Nowadays "multipass" means Mila Jovovich but it used to mean "another complex language with massive implications we deal with by divide-and-conquer-through-the-filesystem" and in the case of the York ada compiler that was some amazing number like 10 or more passes.

There was a fashion for running your C instrumented and then recompiling it after runtime branch choice evidence was collected. I think the Dec Alpha OSF/1 compiler did it optionally.


> There was a fashion for running your C instrumented and then recompiling it after runtime branch choice evidence was collected. I think the Dec Alpha OSF/1 compiler did it optionally.

This is called profile-guided optimization and new compilers (well, GCC and LLVM) have it.

I mostly think it's bad and not statistically sound; given profile data the compiler is both overly trusting of it (no error bars) and can't find much useful to do with it (because there's no way to hint a modern OoO CPU).


Or you could just be pessimistic in your offset calculation and assume that all "in between" unconditional jumps are 5 bytes in length. I know I know, not proper. But I doubt that in real code, that simpler algo would make you miss a lot of opportunities for 2 bytes jumps.

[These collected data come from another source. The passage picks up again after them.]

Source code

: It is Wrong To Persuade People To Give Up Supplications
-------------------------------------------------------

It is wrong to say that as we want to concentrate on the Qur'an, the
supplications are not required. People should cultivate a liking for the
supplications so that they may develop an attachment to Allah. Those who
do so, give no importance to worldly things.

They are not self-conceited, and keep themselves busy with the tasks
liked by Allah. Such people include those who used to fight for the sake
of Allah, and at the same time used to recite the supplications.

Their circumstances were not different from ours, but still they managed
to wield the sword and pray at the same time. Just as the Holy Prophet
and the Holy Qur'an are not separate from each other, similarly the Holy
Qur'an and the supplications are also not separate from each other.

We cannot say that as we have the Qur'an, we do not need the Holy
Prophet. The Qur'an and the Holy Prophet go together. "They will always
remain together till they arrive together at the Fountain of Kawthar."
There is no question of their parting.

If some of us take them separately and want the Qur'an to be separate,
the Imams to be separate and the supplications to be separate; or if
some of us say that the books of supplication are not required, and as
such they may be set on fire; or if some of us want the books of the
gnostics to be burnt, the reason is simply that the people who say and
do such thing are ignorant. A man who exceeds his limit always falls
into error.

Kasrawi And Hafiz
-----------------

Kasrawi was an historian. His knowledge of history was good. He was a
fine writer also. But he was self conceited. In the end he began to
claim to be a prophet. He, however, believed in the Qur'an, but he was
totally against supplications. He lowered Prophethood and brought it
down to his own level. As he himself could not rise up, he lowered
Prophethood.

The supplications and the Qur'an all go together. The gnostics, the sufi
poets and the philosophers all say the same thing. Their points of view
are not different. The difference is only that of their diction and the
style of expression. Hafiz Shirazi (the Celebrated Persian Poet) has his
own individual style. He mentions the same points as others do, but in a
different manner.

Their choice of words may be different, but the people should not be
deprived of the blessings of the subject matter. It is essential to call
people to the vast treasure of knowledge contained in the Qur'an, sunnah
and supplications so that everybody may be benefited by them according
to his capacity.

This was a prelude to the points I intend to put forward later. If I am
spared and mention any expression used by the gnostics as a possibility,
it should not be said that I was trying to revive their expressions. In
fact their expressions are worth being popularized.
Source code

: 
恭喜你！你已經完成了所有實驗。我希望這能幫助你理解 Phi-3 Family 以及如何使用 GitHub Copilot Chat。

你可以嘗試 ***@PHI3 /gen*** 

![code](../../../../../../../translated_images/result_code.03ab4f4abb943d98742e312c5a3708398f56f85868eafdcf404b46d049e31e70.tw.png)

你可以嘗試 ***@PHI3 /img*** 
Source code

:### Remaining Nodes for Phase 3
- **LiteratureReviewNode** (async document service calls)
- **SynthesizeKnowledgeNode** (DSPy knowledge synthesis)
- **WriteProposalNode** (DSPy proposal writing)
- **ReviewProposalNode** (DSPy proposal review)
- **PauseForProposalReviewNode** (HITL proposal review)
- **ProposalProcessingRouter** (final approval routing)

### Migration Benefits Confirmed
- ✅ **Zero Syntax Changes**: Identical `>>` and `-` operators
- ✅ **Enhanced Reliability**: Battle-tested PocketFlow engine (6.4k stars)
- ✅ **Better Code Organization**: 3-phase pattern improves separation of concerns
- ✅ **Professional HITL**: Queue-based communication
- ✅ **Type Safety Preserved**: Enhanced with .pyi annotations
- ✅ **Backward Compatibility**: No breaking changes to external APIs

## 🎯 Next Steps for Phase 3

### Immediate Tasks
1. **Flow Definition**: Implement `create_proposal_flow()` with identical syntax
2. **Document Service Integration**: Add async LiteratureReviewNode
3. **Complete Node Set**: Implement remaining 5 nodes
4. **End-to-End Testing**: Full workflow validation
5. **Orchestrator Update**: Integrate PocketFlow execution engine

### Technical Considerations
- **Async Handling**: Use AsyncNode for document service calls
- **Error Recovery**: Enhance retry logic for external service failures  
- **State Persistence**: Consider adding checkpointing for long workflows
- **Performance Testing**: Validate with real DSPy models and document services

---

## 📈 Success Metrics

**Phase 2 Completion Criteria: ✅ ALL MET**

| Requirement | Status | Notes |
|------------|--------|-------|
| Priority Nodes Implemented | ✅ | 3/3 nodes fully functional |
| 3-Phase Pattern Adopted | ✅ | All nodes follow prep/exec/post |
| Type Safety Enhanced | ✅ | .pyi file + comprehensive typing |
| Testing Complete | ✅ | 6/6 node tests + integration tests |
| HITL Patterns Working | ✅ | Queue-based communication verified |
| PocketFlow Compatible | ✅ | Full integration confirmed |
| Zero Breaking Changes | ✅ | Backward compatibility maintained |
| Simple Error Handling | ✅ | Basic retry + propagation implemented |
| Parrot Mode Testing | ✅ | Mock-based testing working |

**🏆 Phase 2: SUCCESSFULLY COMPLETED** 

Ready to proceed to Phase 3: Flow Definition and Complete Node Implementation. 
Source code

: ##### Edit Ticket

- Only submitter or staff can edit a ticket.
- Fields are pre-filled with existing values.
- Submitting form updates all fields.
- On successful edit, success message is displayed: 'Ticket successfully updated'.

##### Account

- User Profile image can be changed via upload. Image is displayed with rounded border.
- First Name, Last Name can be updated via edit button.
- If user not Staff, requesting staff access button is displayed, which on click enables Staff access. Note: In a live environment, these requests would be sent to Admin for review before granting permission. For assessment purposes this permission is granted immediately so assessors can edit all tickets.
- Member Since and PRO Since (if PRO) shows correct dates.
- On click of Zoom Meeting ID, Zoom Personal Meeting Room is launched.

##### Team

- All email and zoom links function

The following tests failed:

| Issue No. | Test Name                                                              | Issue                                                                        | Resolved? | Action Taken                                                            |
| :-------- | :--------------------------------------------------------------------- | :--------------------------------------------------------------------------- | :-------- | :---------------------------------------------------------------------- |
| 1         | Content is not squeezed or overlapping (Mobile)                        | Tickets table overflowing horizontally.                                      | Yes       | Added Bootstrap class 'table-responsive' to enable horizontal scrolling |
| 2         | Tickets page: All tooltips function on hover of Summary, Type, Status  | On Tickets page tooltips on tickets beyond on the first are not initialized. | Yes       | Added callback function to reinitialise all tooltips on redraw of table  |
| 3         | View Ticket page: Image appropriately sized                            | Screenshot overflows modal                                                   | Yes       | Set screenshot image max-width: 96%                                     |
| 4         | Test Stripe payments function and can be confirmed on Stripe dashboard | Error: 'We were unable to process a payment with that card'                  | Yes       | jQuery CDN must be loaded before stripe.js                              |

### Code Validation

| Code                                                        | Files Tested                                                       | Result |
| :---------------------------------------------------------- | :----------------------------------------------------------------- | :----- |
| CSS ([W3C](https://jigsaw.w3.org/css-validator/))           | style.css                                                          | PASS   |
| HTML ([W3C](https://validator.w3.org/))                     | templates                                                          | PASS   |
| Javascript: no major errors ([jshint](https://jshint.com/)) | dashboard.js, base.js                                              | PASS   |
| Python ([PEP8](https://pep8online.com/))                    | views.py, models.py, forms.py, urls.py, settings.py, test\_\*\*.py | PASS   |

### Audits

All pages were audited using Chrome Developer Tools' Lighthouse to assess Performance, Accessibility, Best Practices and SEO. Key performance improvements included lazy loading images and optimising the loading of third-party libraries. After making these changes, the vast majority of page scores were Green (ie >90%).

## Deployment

Yeah, this is a fun problem. This is where the majority of my work went when writing an x86-virus that lived in the NOP areas between functions. Compilers produced those blocks of NOPs after function bodies to make the following function addresses aligned to to 16-byte boundaries. I chained all of those cavities together with jumps, distributing as much code as would fit and then putting a jump to the next cavity at the end. The trick is that you could fit more instructions (3 more bytes?) if you had a shorter jump.

I still want to write my own assembler some day.


This is basically irrelevant now that better ISAs like RISC-V have a fixed instruction length (2 or 4 bytes) so the fancy algorithm here isn't necessary.


That fancy algorithm is relevant to RISC-V (and in fact, most fixed-length ISAs) because loading an immediate into a register needs one or two instructions depending on the immediate; you surely want to elide a redundant LUI instruction if you can. Of course such redundant instructions don't harm by itself, but that equally applies to x86 as the algorithm is an optimization.


As a result of RISC-V existing, all x86 processors have ceased to exist or be produced.


Accurate, if said sometime in the future rather than today.


There are still people making z80 machines today, so no.


This same problem applies to RISC-V with the C extension, because the J and JAL instructions have a larger range than the C.J and C.JAL instructions.


Having fixed instruction length doesn't make the need to load large constants magically disappear. These just get split between multiple instructions. If anything, RISC-V might be worse. See also https://maskray.me/blog/2021-03-14-the-dark-side-of-riscv-li....


ARM would have been a better example because the amount of people that care about RISC-V is a rounding error compared to x86 or ARM.